*Directions for this task:*
Copy everything from "The asset is stored" down to "suite for refinement." in the broadcast archive post, replacing "cache" with "buffer".

*Study text:*
A few people have asked me about the project I'm working on at the moment; now I'm going to have be careful precisely what I say because I suspect much of the detail is still covered under various confidentiality agreements but I think it is possible to talk about it in very general terms with going into details of technology.
Firstly, most of people are probably aware that I work for a large broadcaster so what I'm discussing may not be entirely relevant to most of you but you it is possible that you might find some of the concepts trigger some ideas/thoughts in what you do, especially around archiving and infrequently changing files.
Broadcast is an industry which has undergone and is still undergoing rapid change as the consumption model for media changes; people want to consume media on pretty much any device which has a screen and at of a time of their choosing, this brings many infrastructure challenges but one of the largest ones for many broadcasters is that all of our video still sits on video tape and all of our workflows involve physically moving tapes around. And we have a lot of tapes!
In the new multi-format world this is not a fantastic place to be and also it means that it isn't as easy as it might be to sweat the asset and of course, we have a massive tail as well which if it were more easily accessible, we would be able to do more with. So the time has come to move to a completely digital workflow or should I say workflows.
The heart of the system is called Tapeless which is a bit of a misnomer as you will see. The plan is remove all of our video tapes and replace them with digital media but also ensure that the resulting digital archive is searchable, scalable and online i.e all of the media handling is automated, no more humans running round the place with tapes.
The archive will grow 'forever' which brings some interesting challenges but we have no intention of expiring stuff from the archive; feasibly stuff could be deleted from the archive but in general; once it goes in, it stays in. Technical refresh and migration considerations have been considered pretty much from the get-go.
So if we look at a life of an asset, it's really quite simple.
The asset is ingested into the system from a variety of sources; from video-tape to a multitude of digital sources.
The asset is stored on high-speed disk, this disk is basically a working cache; most content will only be worked on in the first few days of it's life. Content will be deleted from the cache once various thresholds are reached. High-speed disk for us is highly optimised for sequential workloads; random I/O is not that much of an issue for us but throughput is.
The asset is simultaneously stored on tape; as I said, tapeless is a misnomer.
The asset is also stored in a browse format on disk; this is the equivalent to thumb-nails of photos. Browse copies are never deleted from disk and this area will also grow forever. This will be viewable from a standard desktop and most rough edits will be able to be done from a standard desktop before and if they are transfered to a craft edit suite for refinement.

*Extracted material:*

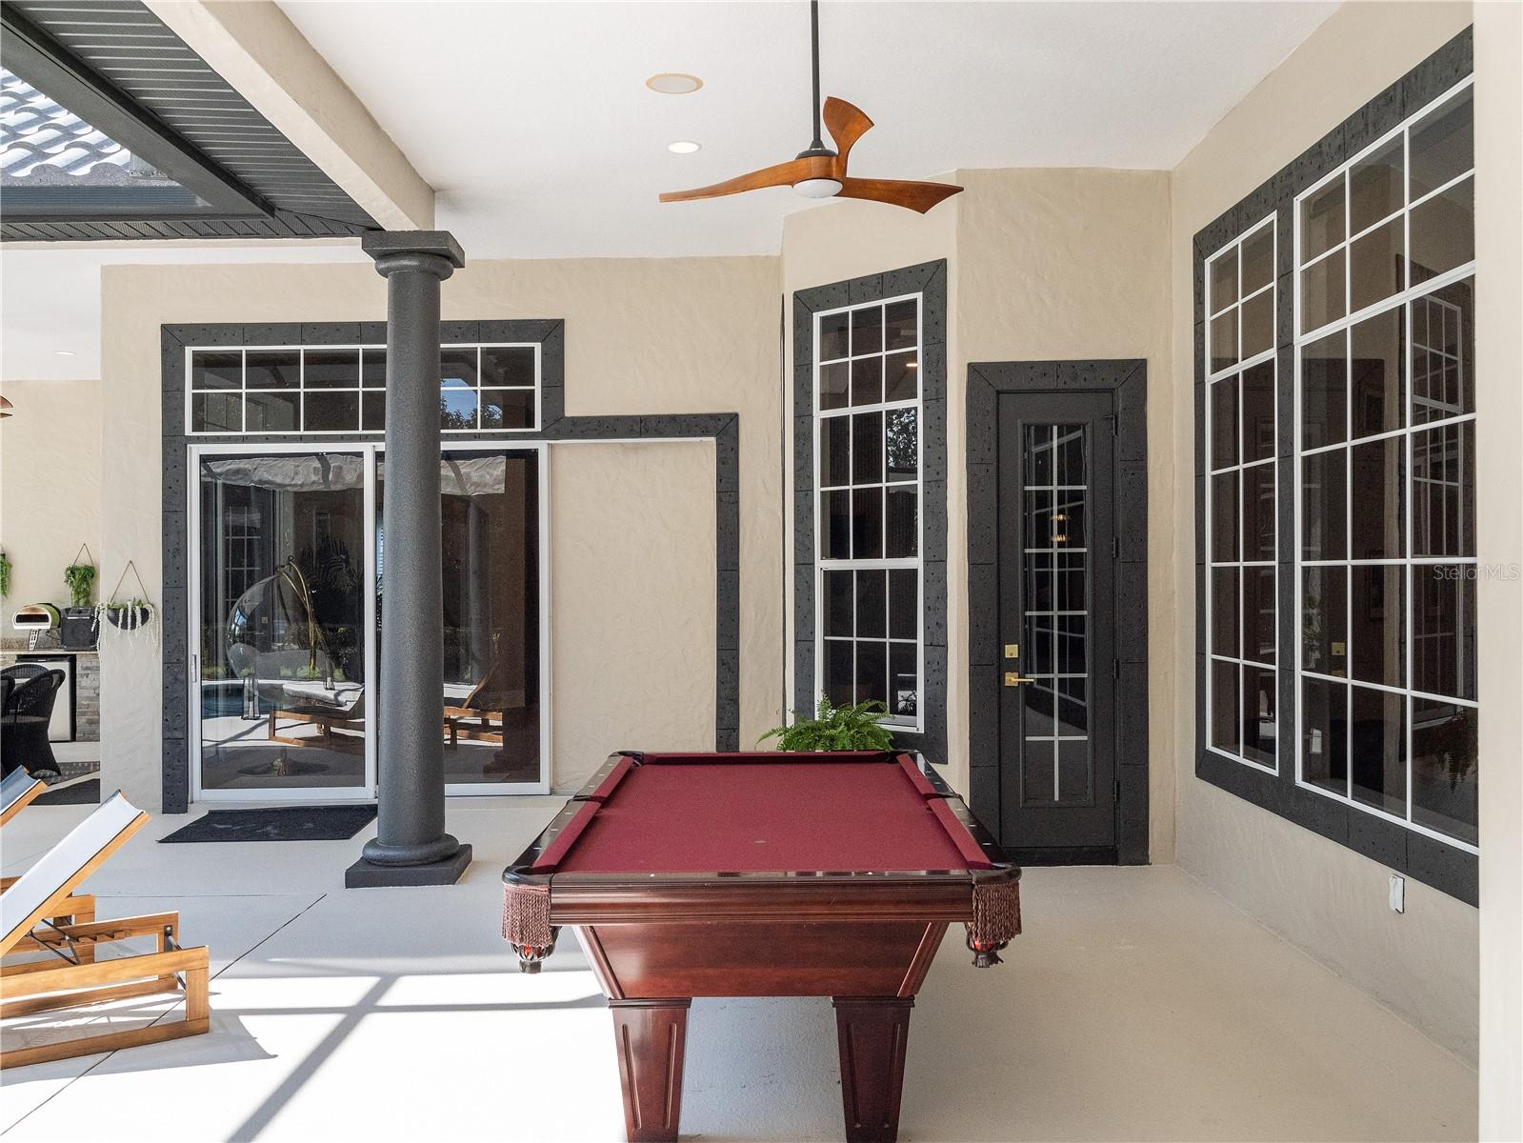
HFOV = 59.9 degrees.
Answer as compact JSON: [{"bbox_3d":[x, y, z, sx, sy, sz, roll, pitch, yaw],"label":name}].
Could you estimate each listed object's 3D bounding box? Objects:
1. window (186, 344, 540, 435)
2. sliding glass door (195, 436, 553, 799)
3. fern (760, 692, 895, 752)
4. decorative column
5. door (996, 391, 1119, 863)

*Written answer:*
The asset is stored on high-speed disk, this disk is basically a working buffer; most content will only be worked on in the first few days of it's life. Content will be deleted from the buffer once various thresholds are reached. High-speed disk for us is highly optimised for sequential workloads; random I/O is not that much of an issue for us but throughput is.
The asset is simultaneously stored on tape; as I said, tapeless is a misnomer.
The asset is also stored in a browse format on disk; this is the equivalent to thumb-nails of photos. Browse copies are never deleted from disk and this area will also grow forever. This will be viewable from a standard desktop and most rough edits will be able to be done from a standard desktop before and if they are transfered to a craft edit suite for refinement.